Tété : Il y a Raphaël Chassin à la batterie et à la contrebasse Mano. Raphaël joue entre autre avec Nouvelle Vague ou Hugh Coltman. Mano lui jouait avec Paris Combo avant. Je suis très content de rejouer en trio car je reviens un peu à mes premières amours d'autant que cela va dans l'idée de faire des choses un peu plus brutes.
CL: Comment appréhendes-tu la scène ? Comme une aventure ?

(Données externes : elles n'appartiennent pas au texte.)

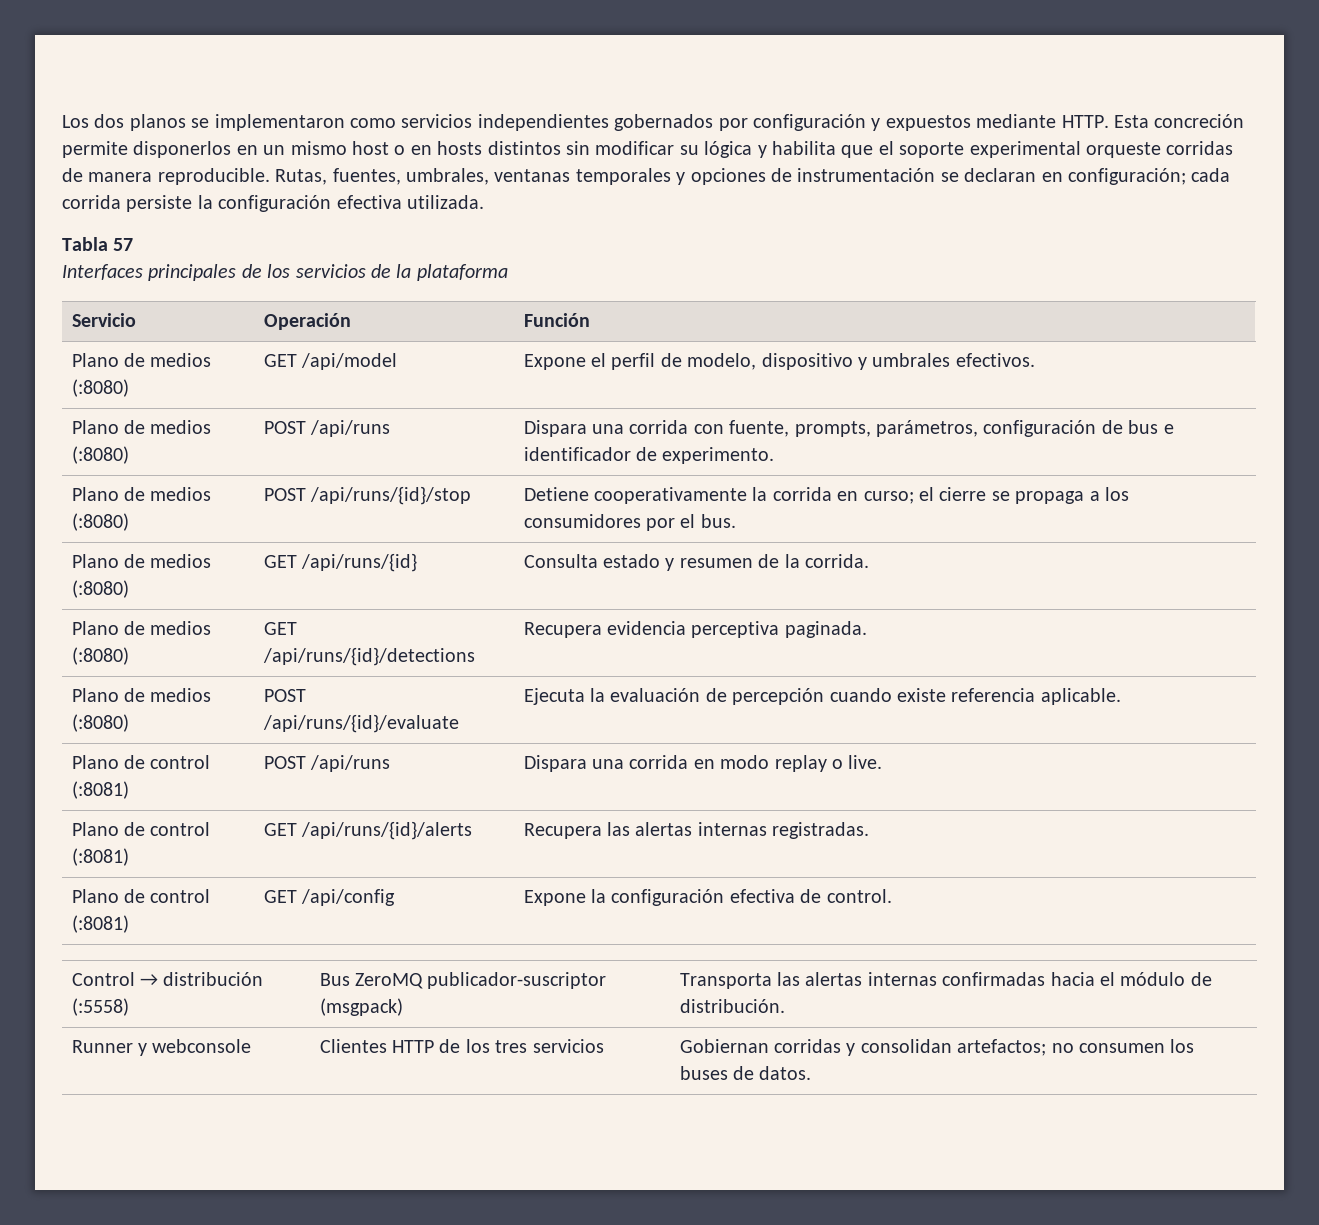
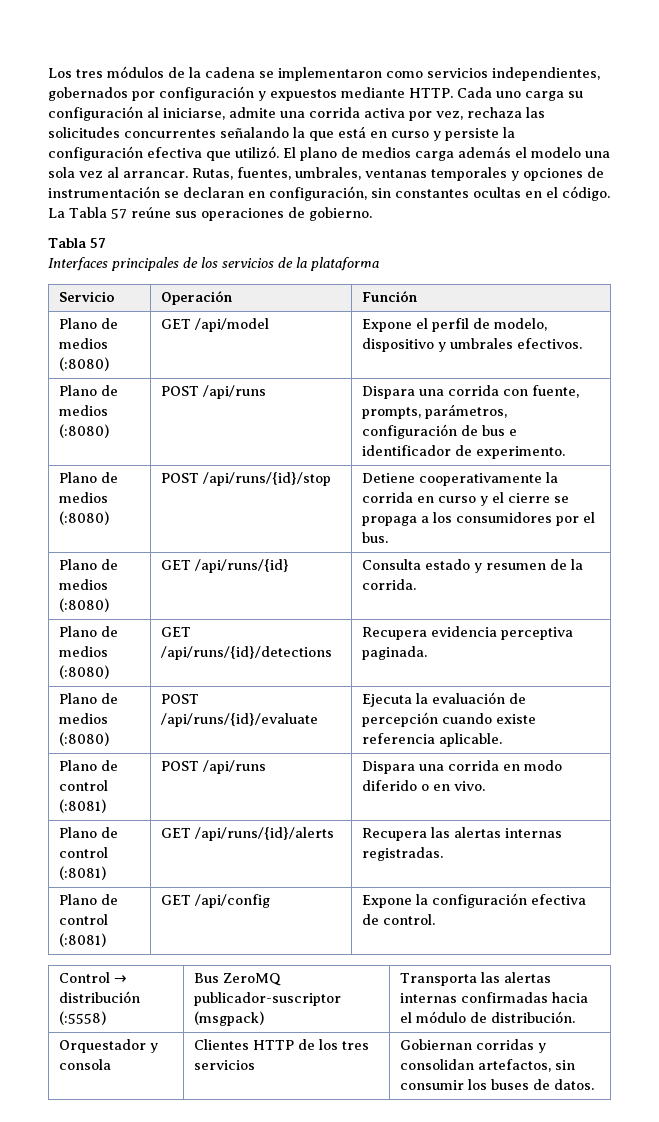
[94,114,186,131] dos planos -> [76,66,255,78] tres módulos de la cadena
[477,114,609,131] independientes -> [492,67,600,81] independientes,
[1114,114,1245,128] [62,141,1234,158] [62,168,270,185] Esta concreción permite disponerlos en un mismo host o en hosts distintos sin modificar su lógica y habilita que el soporte experimental orqueste corridas de manera reproducible. -> [456,87,583,101] [48,106,545,121] [48,126,515,141] [48,146,610,161] [48,167,188,178] Cada uno carga su configuración al iniciarse, admite una corrida activa por vez, rechaza las solicitudes concurrentes señalando la que está en curso y persiste la configuración efectiva que utilizó. El plano de medios carga además el modelo una sola vez al arrancar.
[1067,168,1231,185] [62,195,484,212] configuración; cada corrida persiste la configuración efectiva utilizada. -> [269,186,610,201] [48,207,372,221] configuración, sin constantes ocultas en el código. La Tabla 57 reúne sus operaciones de gobierno.
[863,491,914,504] curso; -> [438,496,489,506] curso y
[774,755,883,772] replay o live. -> [362,780,486,791] diferido o en vivo.
[71,1039,252,1056] Runner y webconsole -> [59,1039,159,1053] [59,1059,112,1070] Orquestador y consola
[957,1039,1166,1056] artefactos; no consumen -> [478,1059,576,1072] [400,1080,465,1090] artefactos, sin consumir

Tété : L'idée de l'album en lui-même « Le premier clair de l'aube » était déjà une histoire d'aller à l'aventure et de laisser place aux heureux accidents. Et je crois que je fais un métier qui favorise vraiment cela. C'est assez excitant l'idée de ne pas savoir ce qui nous attend. Lorsque l'on monte dans le camion pour partir en tournée on est toujours très content d'y être, on a sa petite guitare avec soi, on a changé les cordes, on est très content de retrouver les copains. On espère qu'il y aura du monde dans les salles où on va passer. Mais au-delà de ça, on ne sait jamais fondamentalement parce qu'il n'y a pas d'équation. C'est excitant l'inconnu finalement.

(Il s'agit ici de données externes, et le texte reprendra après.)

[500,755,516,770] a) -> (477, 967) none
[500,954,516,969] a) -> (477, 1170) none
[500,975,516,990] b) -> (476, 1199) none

CL Au vue de la tournée qui a débuté, comment vis-tu la scène ?
Tété : Je la vis très très bien ! Je suis très content de l'équipe avec laquelle je tourne, je suis très content d'avoir osé le dépouillement du trio, on s'amuse beaucoup. Come je le disais, lorsque tu pars sur la route tu sais jamais vraiment ce qui t'attend, si les gens seront au rendez-vous ou pas parce que le dernier album est sorti il y a plus de trois ans et que des chanteurs talentueux il y en a tous les jours qui apparaissent parce que l'on a la chance d'avoir une scène française en pleine santé. Mais cela fait hyper plaisir de reprendre la route après 10 ans, de prendre autant de plaisir sinon plus et de le faire devant des gens.
CL Revenons sur ton expérience aux USA. Comment cela s'est-il initié ?

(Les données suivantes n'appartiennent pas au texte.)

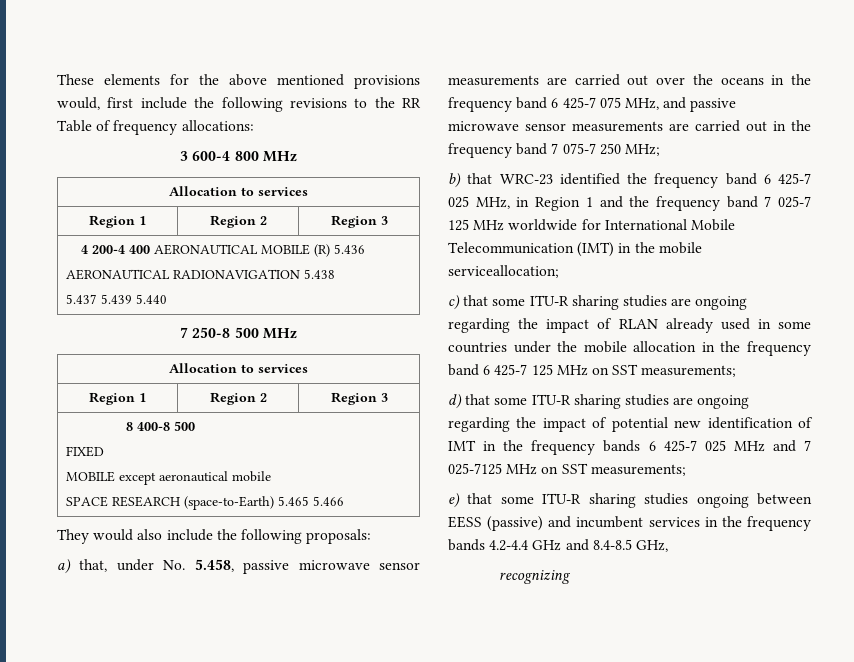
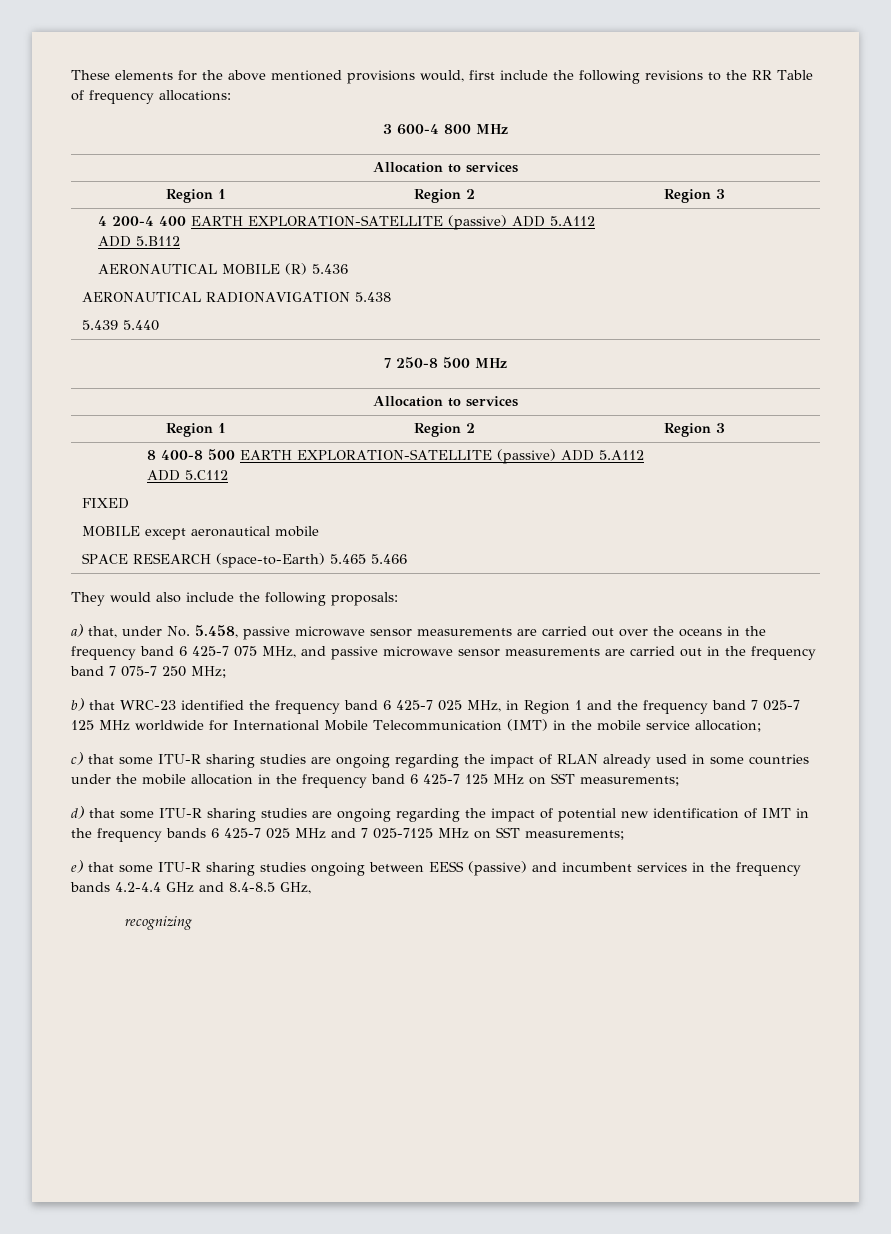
(150, 249) none -> [191,215,596,230] [98,236,181,247] EARTH EXPLORATION-SATELLITE (passive) ADD 5.A112 // ADD 5.B112 //
[65,294,97,304] 5.437 -> (392, 297) none
(196, 426) none -> [240,449,645,464] [147,470,229,481] EARTH EXPLORATION-SATELLITE (passive) ADD 5.A112 // ADD 5.C112
[448,265,559,278] serviceallocation; -> [645,720,761,732] service allocation;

Tété : J'avais très envie d'aller tourner dans des pays anglo-saxon parce que tous les mecs qui m'ont donné envie de faire ce métier là sont anglophones. Moi je viens d'une famille où ma grand-mère était anglophone donc on a toujours eu les yeux tournés vers ces pays-là. Tu te dis : « comment est-ce que cela se passerait si j'allais confronter mon travail à des publics dont c'est la culture ?» J'avais côtoyé des musiciens dont c'est la culture. C'est comme ça que je me suis retrouvé à jouer en Australie et sur la côte Est des Etats-Unis. Je n'étais jamais allé sur la côté Ouest et j'ai un copain musicien Eric John Kaiser qui vit là-bas. On a fait le pari suivant : je lui ai proposé de faire ses premières parties là-bas et en échange il venait faire les miennes en France. On a commencé à faire des échanges, sur quatre tournées. Et pour « Le premier clair de l'aube », je savais que je voulais l'enregistrer dans un pays anglophone. Lors de la dernière tournée avec Eric, je suis arrivé là-bas, des copains m'attendaient à l'aéroport, on est allé prendre un verre. Je leur ai dit que je n'avais toujours pas trouver le réalisateur pour l'album. J'avais un type en tête dont je connaissait la travail mais je n'avais pas le nom ni ses coordonnées. Je leur parle de ce type là et ils me disent que le type en question s'appelle Steve Berlin, qu'il habite à Portland. Ils m'ont donné son numéro de téléphone c'est comme ça que je l'ai rencontré et que j'ai pu faire ce disque avec lui. C'est aussi cela les accidents heureux dont je te parlais.